Il aurait été difficile de convaincre un Libanais, il y a tout juste un an, qu’il lui faudra, un jour, plus de trente mille livres pour acheter un dollar. L’incurie de l’État, face à des envolées sans précédent du taux de change du billet vert contre la livre, est troublante, à plus d’un égard.

Vendredi, la livre a continué à se diluer, malmenée par un Etat absent, dont l’Exécutif et le Législatif se renvoient la balle en termes de responsabilité. Les deux attendent Godot. La livre a atteint son plus bas niveau depuis la cessation de paiement du Liban de sa dette en devises en mars 2020. Le taux de change du dollar contre la livre a dépassé, par moments, au cours de la journée de vendredi, la barre des 35.000 LL, sur les applications du marché parallèle alors que le taux de change sur la plateforme de la Banque du Liban, Sayrafa, était de 27600 LL.

Depuis le 19 octobre 2019, un marché parallèle bien huilé a été créé par les bureaux de change, au moment où la Banque centrale fait face à des pressions monétaires, économiques et budgétaires qui ne cessent de s’amplifier.

Inefficience de Sayrafa   

La mise en place de Sayrafa et la promulgation de la circulaire 161 de la BDL auraient été suffisantes, pour que le marché de change retrouve un tant soit peu un équilibre, accordant ainsi un moment de répit à la classe politique afin qu’elle reprenne en main le contrôle de la situation et agisse en conséquence. Mais c’était sans compter le déni et la léthargie du pouvoir qui annihilent toute lueur d’espoir d’une part, et, les frontières passoires à partir desquelles les personnes comme les produits en tout genre, y compris, certes, les devises fortes, transitent sans aucun contrôle vers la Syrie, d’autre part.

La plateforme Sayrafa, à travers laquelle la BDLt ente de subventionner d’une manière limitée, le dollar utilisé pour l’importation de produits de base, se retrouve du coup, inefficiente. Le volume des importations vers le Liban triple au moment où la consommation des résidents est atone, montrant clairement que les produits subventionnés sont convoyés en Syrie.

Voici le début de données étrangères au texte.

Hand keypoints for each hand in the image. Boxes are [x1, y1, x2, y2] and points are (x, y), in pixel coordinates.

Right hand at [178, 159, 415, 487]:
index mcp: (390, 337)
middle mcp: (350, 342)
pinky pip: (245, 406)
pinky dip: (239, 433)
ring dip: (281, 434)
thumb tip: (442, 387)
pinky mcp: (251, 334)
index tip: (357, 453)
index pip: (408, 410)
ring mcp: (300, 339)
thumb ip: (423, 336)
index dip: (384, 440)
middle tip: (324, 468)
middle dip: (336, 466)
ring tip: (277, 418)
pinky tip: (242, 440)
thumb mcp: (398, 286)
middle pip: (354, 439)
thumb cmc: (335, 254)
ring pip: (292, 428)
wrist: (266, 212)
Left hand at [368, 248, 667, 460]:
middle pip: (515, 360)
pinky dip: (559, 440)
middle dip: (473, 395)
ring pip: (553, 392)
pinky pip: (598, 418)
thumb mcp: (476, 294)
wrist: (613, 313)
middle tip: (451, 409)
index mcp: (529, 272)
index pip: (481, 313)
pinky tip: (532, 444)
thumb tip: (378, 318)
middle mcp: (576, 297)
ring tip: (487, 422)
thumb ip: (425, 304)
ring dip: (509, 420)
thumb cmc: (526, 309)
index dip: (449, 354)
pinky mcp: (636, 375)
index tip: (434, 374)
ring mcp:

Les personnes à revenu limité

Parallèlement, les salariés, première catégorie sociale visée pour profiter des dispositions de la 161, se retrouvent les poches vides, rattrapés par une inflation galopante. Dans les faits, les salariés sont habilités en vertu de la circulaire 161 à retirer une partie de leur salaire en dollar sur base du taux de change subventionné de Sayrafa, et les revendre au taux du marché parallèle. Les bénéfices, qu’ils dégagent de cette opération, sont censés les aider à dépasser quelque peu les effets néfastes de la crise.

Ainsi les Libanais, qui souffrent d’une insécurité totale face à l’avenir, doublée d’une exigence de la part des fournisseurs de produits et de services d’être payés en dollars frais, se ruent sur la devise forte. Résultat: la demande gonfle et la livre se déprécie encore et encore. Les taux d’équilibre dollar/LL. atteints, depuis le début de la crise, ont été précaires, ne constituant que des corrections mineures pour un rebondissement plus accentué.

Le pire est à venir

Pour ramener le marché de change à la rationalité, il n’y a qu’un pas à faire par les politiques. Ces derniers n’ont d’autre choix que d’emprunter la voie de réformes sérieuses et intelligentes et d’agir pour mettre fin à la contrebande vers la Syrie. Mais cela commande la présence d’hommes d’État ce dont le Liban manque cruellement. Pour l’instant, l’imbroglio dans lequel se trouve le pays, justifie, à lui seul, tous les comportements et toutes les peurs des Libanais.

Rien que pour sécuriser une aide immédiate de 900 millions de dollars de la Banque mondiale au secteur public de l’Énergie, il faut nommer une autorité de régulation au secteur, un commissaire au compte de EDL et une hausse des tarifs. Des démarches, qui ne sont pas hors de portée, comme le souligne un rapport de l’Institute of International Finance (IIF), mais qui requièrent une décision politique qui continue d’être bloquée à cause des intérêts politiciens.